参考文档:
使用ubuntu charmed kubernetes 部署一套生产环境的集群
因为etcd/2在安装时使用了错误的节点,所以想将错误节点的etcd删除并重建。
删除节点
juju remove-unit etcd/2 --force --no-wait
重建节点
juju add-machine --constraints tags=etcd
machine 13
juju add-unit etcd --to 13
显示状态
juju status
etcd/0* active idle 1 10.0.4.139 2379/tcp UnHealthy with 3 known peers
etcd/3 waiting idle 17 10.0.4.153 Waiting to retry etcd registration
研究了下,应该是etcd的节点信息中原来的etcd/2没有除去,所以新增节点增加不进去。
获取凭证信息:
juju run-action --wait etcd/0 package-client-credentials
juju scp etcd/0:etcd_credentials.tar.gz etcd_credentials.tar.gz
解压:
tar -zxvf etcd_credentials.tar.gz
etcd_credentials/
etcd_credentials/ca.crt
etcd_credentials/README.txt
etcd_credentials/client.crt
etcd_credentials/client.key
转移到/root/etcd_credentials/目录
cd /root/etcd_credentials/
手工输入环境变量,因为etcd版本为3.4.5 ,所以格式如下:
juju expose etcd
export ETCDCTL_KEY=$(pwd)/client.key
export ETCDCTL_CERT=$(pwd)/client.crt
export ETCDCTL_CACERT=$(pwd)/ca.crt
export ETCDCTL_API=3 #否则会出现509错误
export ETCDCTL_ENDPOINT=https://10.0.4.139:2379 # etcd/0的ip
列出成员清单:
etcdctl member list
出现了如下错误:
Error: dial tcp 127.0.0.1:2379: connect: connection refused
查了下命令,原来在现在的k8s中,etcdctl命令格式变了,需要增加端点参数 --endpoints=https://10.0.4.139:2379
:
#10.0.4.139为处于leadership的etcd节点IP,目前为etcd/0节点。
如检验端点健康状态:
etcdctl --endpoints=https://10.0.4.139:2379 endpoint health
https://10.0.4.139:2379 is healthy: successfully committed proposal: took = 8.609559ms
列出成员名单:
etcdctl --endpoints=https://10.0.4.139:2379 member list
bb605e8c9ebece4, started, etcd0, https://10.0.4.139:2380, https://10.0.4.139:2379
54bba7baf27ccef7, started, etcd1, https://10.0.4.140:2380, https://10.0.4.140:2379
defc4e8a9c8f25bc, started, etcd2, https://10.0.4.145:2380, https://10.0.4.145:2379
其中defc4e8a9c8f25bc, started, etcd2, https://10.0.4.145:2380, https://10.0.4.145:2379
,就是已经删除的etcd节点,需要etcdctl删除。
删除多余的etcd节点:
etcdctl --endpoints=https://10.0.4.139:2379 member remove defc4e8a9c8f25bc
Member defc4e8a9c8f25bc removed from cluster 22b26385f89f7fa8
在过一会儿,新增的etcd节点已经添加到etcd集群中了
juju status
etcd/0* active idle 1 10.0.4.139 2379/tcp Healthy with 2 known peers
filebeat/2 active idle 10.0.4.139 Filebeat ready.

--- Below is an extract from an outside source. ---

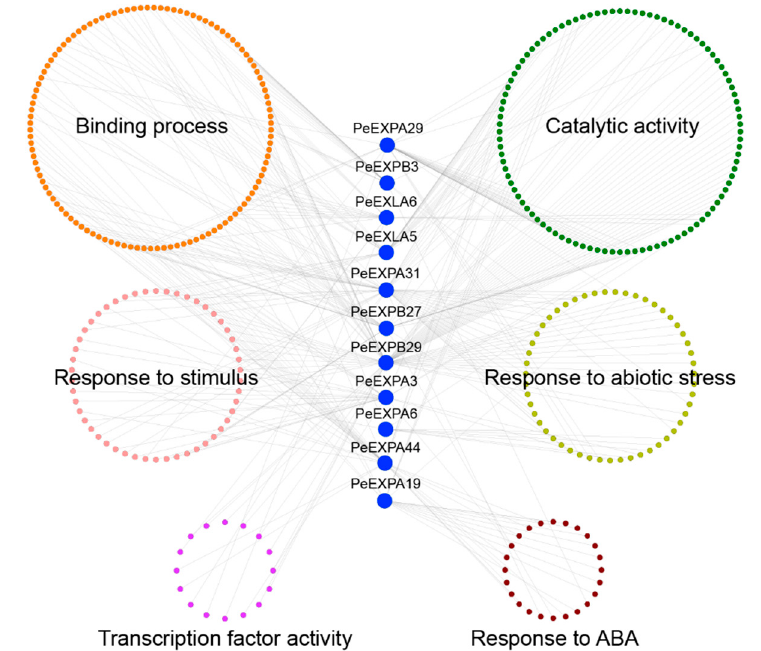
Figure 10. Co-expression regulatory network of expansin genes in moso bamboo. These genes are divided into the following six kinds by GO function annotation in different colors: binding process, catalytic activity, response to stimulus, response to abiotic stress, transcription factor activity and response to ABA.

etcd/1 active idle 2 10.0.4.140 2379/tcp Healthy with 3 known peers
filebeat/1 active idle 10.0.4.140 Filebeat ready.
etcd/4 active idle 17 10.0.4.153 2379/tcp Healthy with 3 known peers
filebeat/10 active idle 10.0.4.153 Filebeat ready.